Обезьяна скорчил рожу и высунул язык.
— Фас! — заорал Боксер.
Собаки-конвоиры набросились на Обезьяну. Обезьяна отбивался ногами.
— Маску, маску на него! — кричал Боксер.
Внезапно все стихло. Собаки, пятясь, отбегали от Обезьяны.
Одна из них подбежала к Боксеру и зашептала на ухо.
— Что? — выдохнул Боксер.
Собака кивнула. Показала на окровавленного, продолжавшего улыбаться Обезьяну.
Боксер подошел к Обезьяне и закурил. Курил долго, стряхивая пепел в ладонь.
Докурив, достал зеркальце, аккуратно посыпал пепел на лысину. Откашлялся.
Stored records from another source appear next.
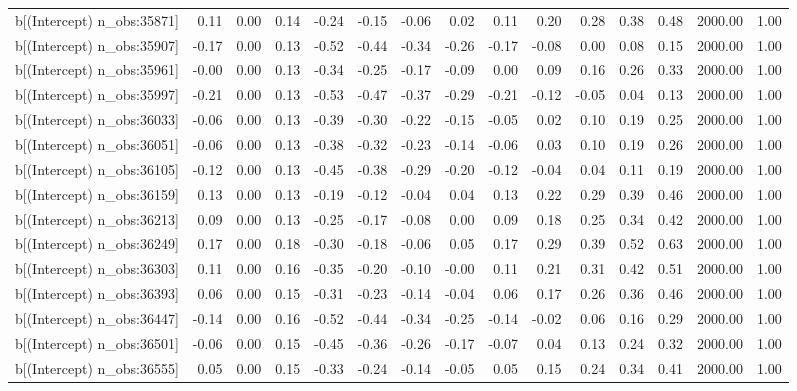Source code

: \begin{table}[ht]
\begin{tabular}{rrrrrrrrrrrrrrr}
  b[(Intercept) n\_obs:35871] & 0.11 & 0.00 & 0.14 & -0.24 & -0.15 & -0.06 & 0.02 & 0.11 & 0.20 & 0.28 & 0.38 & 0.48 & 2000.00 & 1.00 \\ 
  b[(Intercept) n\_obs:35907] & -0.17 & 0.00 & 0.13 & -0.52 & -0.44 & -0.34 & -0.26 & -0.17 & -0.08 & 0.00 & 0.08 & 0.15 & 2000.00 & 1.00 \\ 
  b[(Intercept) n\_obs:35961] & -0.00 & 0.00 & 0.13 & -0.34 & -0.25 & -0.17 & -0.09 & 0.00 & 0.09 & 0.16 & 0.26 & 0.33 & 2000.00 & 1.00 \\ 
  b[(Intercept) n\_obs:35997] & -0.21 & 0.00 & 0.13 & -0.53 & -0.47 & -0.37 & -0.29 & -0.21 & -0.12 & -0.05 & 0.04 & 0.13 & 2000.00 & 1.00 \\ 
  b[(Intercept) n\_obs:36033] & -0.06 & 0.00 & 0.13 & -0.39 & -0.30 & -0.22 & -0.15 & -0.05 & 0.02 & 0.10 & 0.19 & 0.25 & 2000.00 & 1.00 \\ 
  b[(Intercept) n\_obs:36051] & -0.06 & 0.00 & 0.13 & -0.38 & -0.32 & -0.23 & -0.14 & -0.06 & 0.03 & 0.10 & 0.19 & 0.26 & 2000.00 & 1.00 \\ 
  b[(Intercept) n\_obs:36105] & -0.12 & 0.00 & 0.13 & -0.45 & -0.38 & -0.29 & -0.20 & -0.12 & -0.04 & 0.04 & 0.11 & 0.19 & 2000.00 & 1.00 \\ 
  b[(Intercept) n\_obs:36159] & 0.13 & 0.00 & 0.13 & -0.19 & -0.12 & -0.04 & 0.04 & 0.13 & 0.22 & 0.29 & 0.39 & 0.46 & 2000.00 & 1.00 \\ 
  b[(Intercept) n\_obs:36213] & 0.09 & 0.00 & 0.13 & -0.25 & -0.17 & -0.08 & 0.00 & 0.09 & 0.18 & 0.25 & 0.34 & 0.42 & 2000.00 & 1.00 \\ 
  b[(Intercept) n\_obs:36249] & 0.17 & 0.00 & 0.18 & -0.30 & -0.18 & -0.06 & 0.05 & 0.17 & 0.29 & 0.39 & 0.52 & 0.63 & 2000.00 & 1.00 \\ 
  b[(Intercept) n\_obs:36303] & 0.11 & 0.00 & 0.16 & -0.35 & -0.20 & -0.10 & -0.00 & 0.11 & 0.21 & 0.31 & 0.42 & 0.51 & 2000.00 & 1.00 \\ 
  b[(Intercept) n\_obs:36393] & 0.06 & 0.00 & 0.15 & -0.31 & -0.23 & -0.14 & -0.04 & 0.06 & 0.17 & 0.26 & 0.36 & 0.46 & 2000.00 & 1.00 \\ 
  b[(Intercept) n\_obs:36447] & -0.14 & 0.00 & 0.16 & -0.52 & -0.44 & -0.34 & -0.25 & -0.14 & -0.02 & 0.06 & 0.16 & 0.29 & 2000.00 & 1.00 \\ 
  b[(Intercept) n\_obs:36501] & -0.06 & 0.00 & 0.15 & -0.45 & -0.36 & -0.26 & -0.17 & -0.07 & 0.04 & 0.13 & 0.24 & 0.32 & 2000.00 & 1.00 \\ 
  b[(Intercept) n\_obs:36555] & 0.05 & 0.00 & 0.15 & -0.33 & -0.24 & -0.14 & -0.05 & 0.05 & 0.15 & 0.24 & 0.34 & 0.41 & 2000.00 & 1.00 \\ 

\end{tabular}
\end{table}
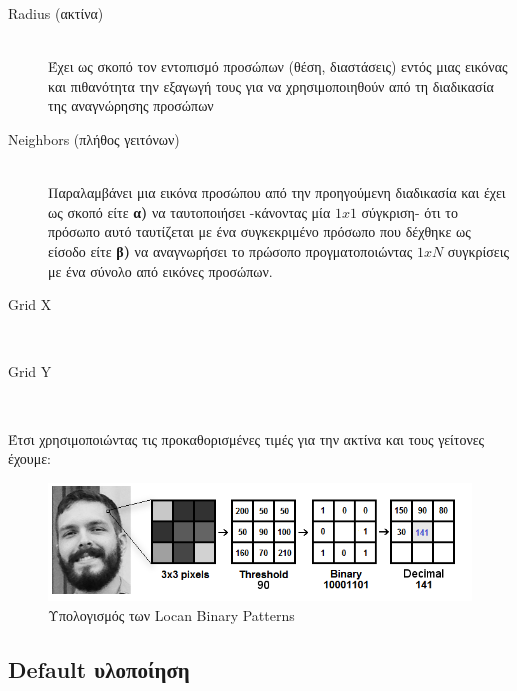\begin{description}
    \item[Radius (ακτίνα)] \hfill \\
    Έχει ως σκοπό τον εντοπισμό προσώπων (θέση, διαστάσεις) εντός μιας εικόνας
    και πιθανότητα την εξαγωγή τους για να χρησιμοποιηθούν από τη διαδικασία της
    αναγνώρησης προσώπων

    \item[Neighbors (πλήθος γειτόνων)] \hfill \\
    Παραλαμβάνει μια εικόνα προσώπου από την προηγούμενη διαδικασία και έχει ως
    σκοπό είτε \textbf{α)} να ταυτοποιήσει -κάνοντας μία $1x1$ σύγκριση- ότι το
    πρόσωπο αυτό ταυτίζεται με ένα συγκεκριμένο πρόσωπο που δέχθηκε ως είσοδο
    είτε \textbf{β)} να αναγνωρήσει το πρώσοπο προγματοποιώντας $1xN$ συγκρίσεις
    με ένα σύνολο από εικόνες προσώπων.

    \item[Grid X] \hfill \\
    \item[Grid Y] \hfill \\
\end{description}

Έτσι χρησιμοποιώντας τις προκαθορισμένες τιμές για την ακτίνα και τους γείτονες έχουμε:


\begin{figure}[htbp]
  \begin{center}
    \includegraphics[width=1.0\maxwidth]{../figures/lbph1.png}
    \caption{Υπολογισμός των Locan Binary Patterns}
    \label{fig:lbph1}
  \end{center}
\end{figure}

\subsection{Default υλοποίηση}\label{subsec:lbphdef}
— Вот что, — сказал он буднично, не глядя в глаза Обезьяне. — Агафангел у тебя?
— Кто?
— Агафангел!
Фигура, вырезанная из дерева, лежала на ладонях Обезьяны. Собаки стояли рядом. Одна, подойдя сзади, зализывала укусы на шее и плечах Обезьяны, отчего он морщился. Две другие, с факелами в зубах, подползли поближе; пламя тяжело качалось. Боксер стоял поодаль и пытался дрожащими пальцами закурить сигарету с неправильного конца.
— Это тот Агафангел, о котором было в дневнике? — спросил Старлаб.
Дневник все так же темнел на столе. Только теперь рядом с ним лежала еще одна тетрадь. Над ней сидела собака-конвоир. По едва заметному кивку Боксера она приступила к чтению второй части дневника.
Десять собачьих масок были внезапно сдернуты; зал зааплодировал.
Под масками было десять улыбающихся лиц разной степени смазливости. Конкурсанты замахали масками.
НС дирижировал, щурил левый глаз, лязгал зубами. Серебряный пиджак был в пятнах сырости, как это бывает прямо перед линькой; в глазах поблескивала пустота. Несмотря на все симптомы, его не отпускали со сцены, некем было заменить.
— Итак, мы начинаем репетицию, — сказал НС и испугался своего голоса.
Голос был чужим. Голос был сухим, как забытая рождественская гирлянда, падающая летом на лицо. Главное, чтобы не заметили в зале...
Нет, в зале не заметили. Кто хлопал, кто продолжал щекотать соседей, отдавая дань этому новому активному виду досуга. Кто-то наклонялся, чтобы поднять с пола воображаемую пуговицу — обратно на поверхность над креслами выныривало уже совсем другое лицо: растрепанное, с тусклой улыбкой. Что они там отхлебнули, вдохнули под креслами, среди топающих от нетерпения ног?